Kehidupan pasca‑karier Ronaldo tidak kalah menarik. Ia mendirikan klub sepakbola 9 de Julio di Rio de Janeiro, berinvestasi di bidang properti, serta terlibat dalam manajemen tim nasional Brasil sebagai konsultan teknis. Pada 2018, ia terpilih sebagai anggota Komite Olimpiade Internasional (IOC), memperluas pengaruhnya di dunia olahraga global.

Ronaldo juga dikenal karena kontribusinya dalam kegiatan sosial. Melalui yayasan pribadi, ia mendukung program pendidikan dan kesehatan untuk anak‑anak kurang mampu di Brasil. Pendekatan humanis ini menambah dimensi lain pada citra sang legenda, menjadikannya bukan hanya ikon sport, tetapi juga figur publik yang peduli terhadap masyarakat.

Secara statistik, Ronaldo menutup kariernya dengan total 414 gol dalam 652 penampilan klub serta 62 gol dalam 98 laga internasional.
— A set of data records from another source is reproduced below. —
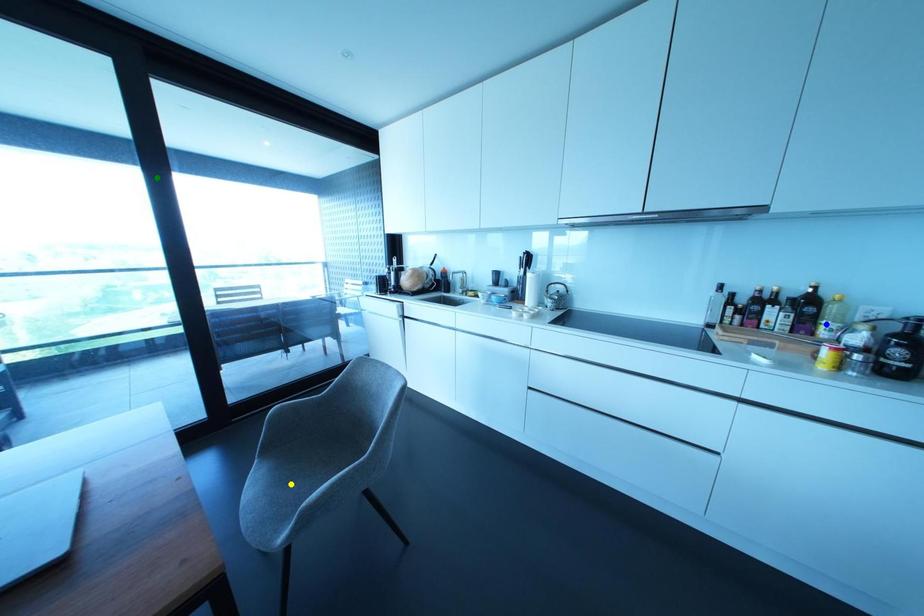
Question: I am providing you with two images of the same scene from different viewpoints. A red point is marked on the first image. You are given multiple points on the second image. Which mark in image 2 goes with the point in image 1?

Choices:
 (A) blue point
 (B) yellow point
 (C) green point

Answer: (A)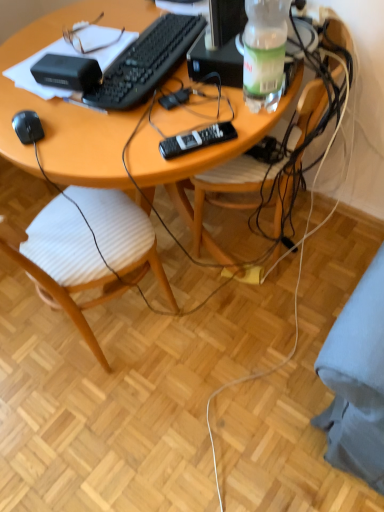
Question: From the image's perspective, is black plastic remote at center located above wooden desk at center?

Choices:
 (A) no
 (B) yes

Answer: (A)

Question: Is black plastic remote at center smaller than wooden desk at center?

Choices:
 (A) yes
 (B) no

Answer: (A)

Question: Can you confirm if black plastic remote at center is bigger than wooden desk at center?

Choices:
 (A) yes
 (B) no

Answer: (B)

Question: From a real-world perspective, is black plastic remote at center on wooden desk at center?

Choices:
 (A) no
 (B) yes

Answer: (B)

Question: Is black plastic remote at center in contact with wooden desk at center?

Choices:
 (A) no
 (B) yes

Answer: (A)

Question: Is black plastic remote at center shorter than wooden desk at center?

Choices:
 (A) no
 (B) yes

Answer: (B)

Question: Is wooden desk at center turned away from black matte computer mouse at lower left?

Choices:
 (A) no
 (B) yes

Answer: (A)

Question: Does wooden desk at center have a greater width compared to black matte computer mouse at lower left?

Choices:
 (A) yes
 (B) no

Answer: (A)

Question: Is wooden desk at center further to camera compared to black matte computer mouse at lower left?

Choices:
 (A) yes
 (B) no

Answer: (B)

Question: Considering the relative sizes of wooden desk at center and black matte computer mouse at lower left in the image provided, is wooden desk at center shorter than black matte computer mouse at lower left?

Choices:
 (A) yes
 (B) no

Answer: (B)

Question: Is wooden desk at center outside black matte computer mouse at lower left?

Choices:
 (A) yes
 (B) no

Answer: (A)

Question: From the image's perspective, does wooden desk at center appear higher than black matte computer mouse at lower left?

Choices:
 (A) no
 (B) yes

Answer: (B)

Question: Is wooden chair at center, which is counted as the second chair, starting from the right, closer to the viewer compared to wooden desk at center?

Choices:
 (A) no
 (B) yes

Answer: (B)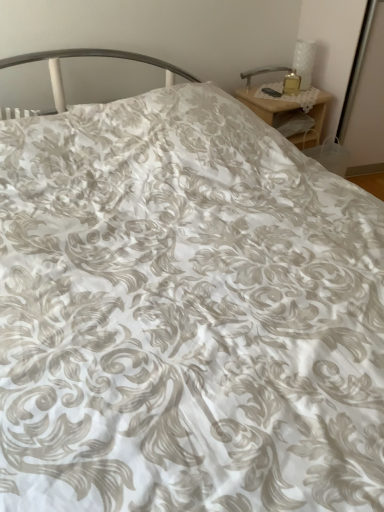
Question: Does point (289, 69) appear closer or farther from the camera than point (311, 71)?

Choices:
 (A) closer
 (B) farther

Answer: (B)

Question: From a real-world perspective, is metallic silver table lamp at upper right, marked as the 1th table lamp in a left-to-right arrangement, positioned above or below white textured vase at upper right, acting as the first table lamp starting from the right?

Choices:
 (A) above
 (B) below

Answer: (B)

Question: Estimate the real-world distances between objects in this image. Which object is closer to the wooden nightstand at upper right?

Choices:
 (A) metallic silver table lamp at upper right, which is the 2th table lamp from right to left
 (B) white textured vase at upper right, acting as the 2th table lamp starting from the left

Answer: (A)

Question: Which of these objects is positioned closest to the wooden nightstand at upper right?

Choices:
 (A) white textured vase at upper right, acting as the first table lamp starting from the right
 (B) metallic silver table lamp at upper right, which is the 2th table lamp from right to left

Answer: (B)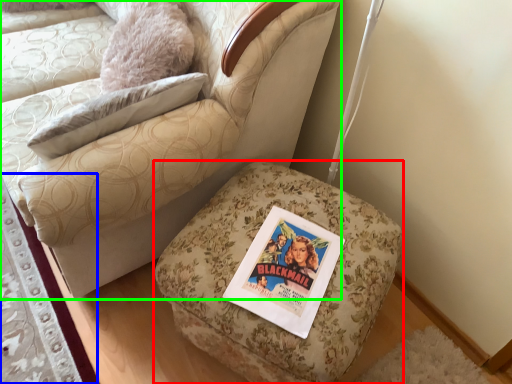
Question: Estimate the real-world distances between objects in this image. Which object is closer to furniture (highlighted by a red box), mat (highlighted by a blue box) or chair (highlighted by a green box)?

Choices:
 (A) mat
 (B) chair

Answer: (B)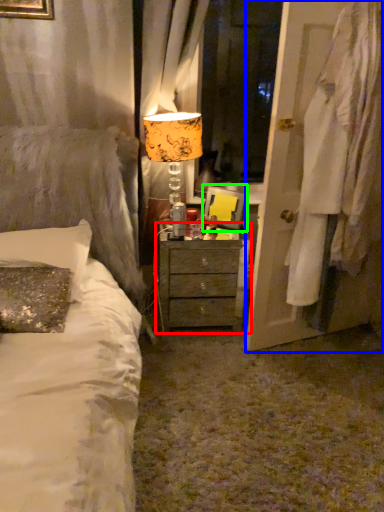
Question: Which object is the farthest from nightstand (highlighted by a red box)? Choose among these: door (highlighted by a blue box) or picture frame (highlighted by a green box).

Choices:
 (A) door
 (B) picture frame

Answer: (A)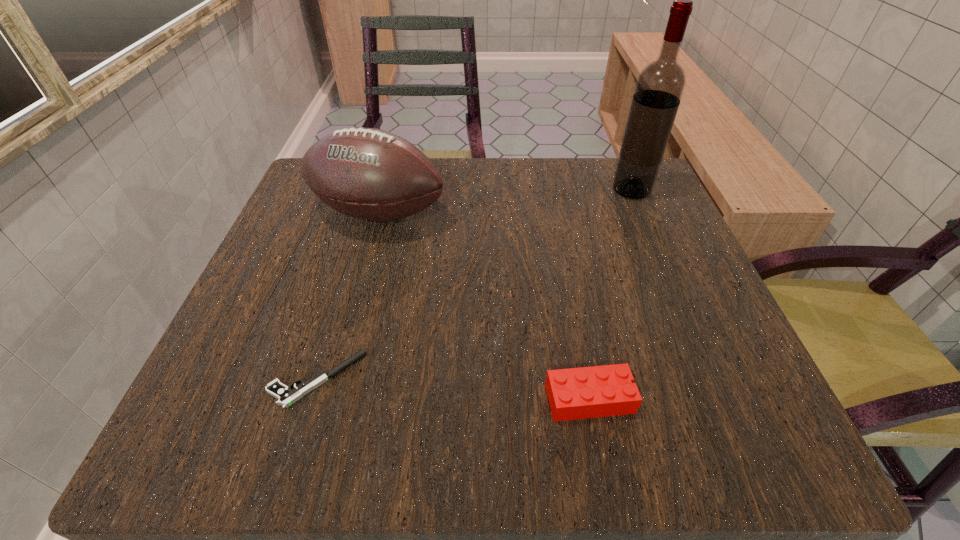
This screenshot has height=540, width=960. What are the coordinates of `vacant space at the near edge of the desktop` in the screenshot? It's located at (587, 423).

I want to click on vacant space at the left edge of the desktop, so click(x=322, y=310).

Where is `vacant space at the right edge of the desktop`? The height and width of the screenshot is (540, 960). vacant space at the right edge of the desktop is located at coordinates [x=695, y=272].

Locate an element on the screen. The image size is (960, 540). blank space at the near left corner is located at coordinates (274, 400).

In the image, there is a desktop. Where is `vacant space at the far right corner`? vacant space at the far right corner is located at coordinates (672, 220).

The image size is (960, 540). Find the location of `free spot between the shortest object and the rightmost object`. free spot between the shortest object and the rightmost object is located at coordinates (474, 285).

Where is `blank region between the pistol and the second tallest object`? The image size is (960, 540). blank region between the pistol and the second tallest object is located at coordinates (348, 296).

The width and height of the screenshot is (960, 540). What are the coordinates of `vacant space that's between the football (American) and the Lego` in the screenshot? It's located at (484, 306).

Where is `free area in between the pistol and the third tallest object`? The height and width of the screenshot is (540, 960). free area in between the pistol and the third tallest object is located at coordinates (453, 389).

Locate an element on the screen. The width and height of the screenshot is (960, 540). free space between the tallest object and the shortest object is located at coordinates (474, 285).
Rekor tersebut menempatkannya di antara penyerang terhebat sepanjang masa, bersama dengan nama‑nama seperti Pelé, Diego Maradona, dan Lionel Messi. Penghargaan individu yang diraihnya meliputi tiga Ballon d’Or (1997, 2002) dan enam penghargaan Pemain Terbaik FIFA, memperkuat statusnya sebagai pemain paling berprestasi pada era 1990‑2000-an.

Keberhasilan Ronaldo tidak lepas dari perjuangan melawan cedera kronis, khususnya pada lutut kanan dan kiri yang menghabiskan sebagian besar kariernya. Meski demikian, kemampuan beradaptasi, mental baja, dan keinginan untuk kembali ke puncak menjadikannya contoh inspiratif bagi generasi pemain muda. Ronaldo membuktikan bahwa kegigihan dan kerja keras dapat mengatasi rintangan fisik sekaligus menorehkan catatan sejarah yang tak terlupakan.
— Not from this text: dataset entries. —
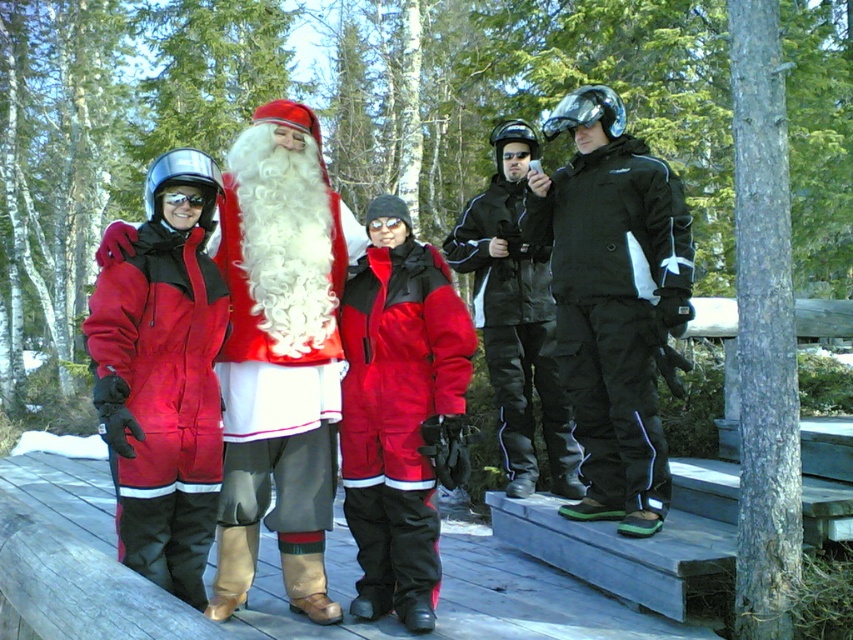
You are an observer standing in the snowy forest scene. You see the red velvet santa at left and the matte red snowsuit at left. Which object is positioned more to the right?

The red velvet santa at left is positioned more to the right than the matte red snowsuit at left.

Looking at this image, you are a photographer trying to capture a photo of the matte red snowsuit at left and the matte red snowsuit at center. Based on their positions, which one is higher up in the frame?

The matte red snowsuit at left is above the matte red snowsuit at center, so it is higher up in the frame.

Looking at this image, you are a photographer trying to arrange two people wearing matte red snowsuits for a group photo. The matte red snowsuit at left and the matte red snowsuit at center are both in the frame. Based on their heights, which one should you position closer to the camera to ensure both appear equally tall in the photo?

The matte red snowsuit at left is taller than the matte red snowsuit at center. To make them appear equally tall in the photo, position the shorter matte red snowsuit at center closer to the camera.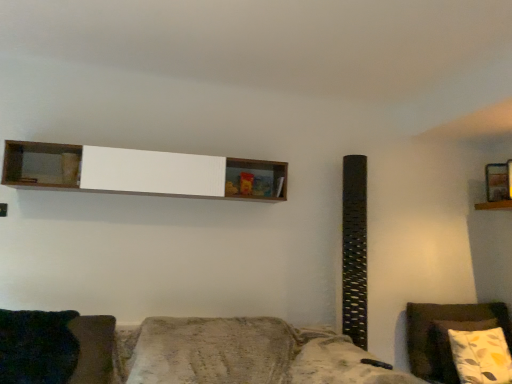
Question: Considering the relative sizes of white wood shelf at upper center, which is the 1th shelf in front-to-back order, and dark green fabric pillow at lower left in the image provided, is white wood shelf at upper center, which is the 1th shelf in front-to-back order, wider than dark green fabric pillow at lower left?

Choices:
 (A) no
 (B) yes

Answer: (A)

Question: Is dark green fabric pillow at lower left surrounded by white wood shelf at upper center, the 2th shelf in the back-to-front sequence?

Choices:
 (A) no
 (B) yes

Answer: (A)

Question: Is white wood shelf at upper center, which ranks as the 1th shelf in left-to-right order, thinner than dark green fabric pillow at lower left?

Choices:
 (A) no
 (B) yes

Answer: (B)

Question: From the image's perspective, would you say white wood shelf at upper center, which ranks as the 1th shelf in left-to-right order, is positioned over dark green fabric pillow at lower left?

Choices:
 (A) yes
 (B) no

Answer: (A)

Question: Is white wood shelf at upper center, which ranks as the 1th shelf in left-to-right order, at the left side of dark green fabric pillow at lower left?

Choices:
 (A) no
 (B) yes

Answer: (A)

Question: From a real-world perspective, is white wood shelf at upper center, which ranks as the 1th shelf in left-to-right order, positioned under dark green fabric pillow at lower left based on gravity?

Choices:
 (A) no
 (B) yes

Answer: (A)

Question: Can you confirm if wooden shelf at upper right, acting as the 1th shelf starting from the right, is smaller than floral pillow at right?

Choices:
 (A) no
 (B) yes

Answer: (B)

Question: Considering the relative positions of wooden shelf at upper right, marked as the 1th shelf in a back-to-front arrangement, and floral pillow at right in the image provided, is wooden shelf at upper right, marked as the 1th shelf in a back-to-front arrangement, to the left of floral pillow at right from the viewer's perspective?

Choices:
 (A) yes
 (B) no

Answer: (B)

Question: Can you confirm if wooden shelf at upper right, which is counted as the 2th shelf, starting from the front, is bigger than floral pillow at right?

Choices:
 (A) no
 (B) yes

Answer: (A)

Question: Would you say wooden shelf at upper right, the 2th shelf viewed from the left, contains floral pillow at right?

Choices:
 (A) yes
 (B) no

Answer: (B)

Question: From the image's perspective, would you say wooden shelf at upper right, which is counted as the 2th shelf, starting from the front, is shown under floral pillow at right?

Choices:
 (A) yes
 (B) no

Answer: (B)

Question: Is wooden shelf at upper right, acting as the 1th shelf starting from the right, completely or partially outside of floral pillow at right?

Choices:
 (A) no
 (B) yes

Answer: (B)

Question: Is dark green fabric pillow at lower left positioned in front of floral pillow at right?

Choices:
 (A) no
 (B) yes

Answer: (B)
Dalam panorama sepakbola modern, warisan Ronaldo terus beresonansi. Teknik dribblingnya yang lincah, kecepatan eksplosif, serta naluri mencetak gol di situasi krusial tetap menjadi referensi bagi pelatih dan analis taktik. Nama Ronaldo kini tidak hanya diingat sebagai penyerang berbakat, melainkan juga sebagai pionir dalam evolusi peran striker yang menggabungkan kecepatan, teknik, dan kecerdasan taktik.

Kesimpulannya, Ronaldo Nazário bukan sekadar legenda yang menguasai lapangan selama dua dekade, melainkan simbol ketahanan, inovasi, dan dedikasi dalam dunia sepakbola. Perjalanan hidupnya, dari gulat di jalanan Rio hingga menjadi bintang dunia, menginspirasi jutaan penggemar dan pemain muda di seluruh penjuru bumi, menjadikan namanya abadi dalam sejarah olahraga.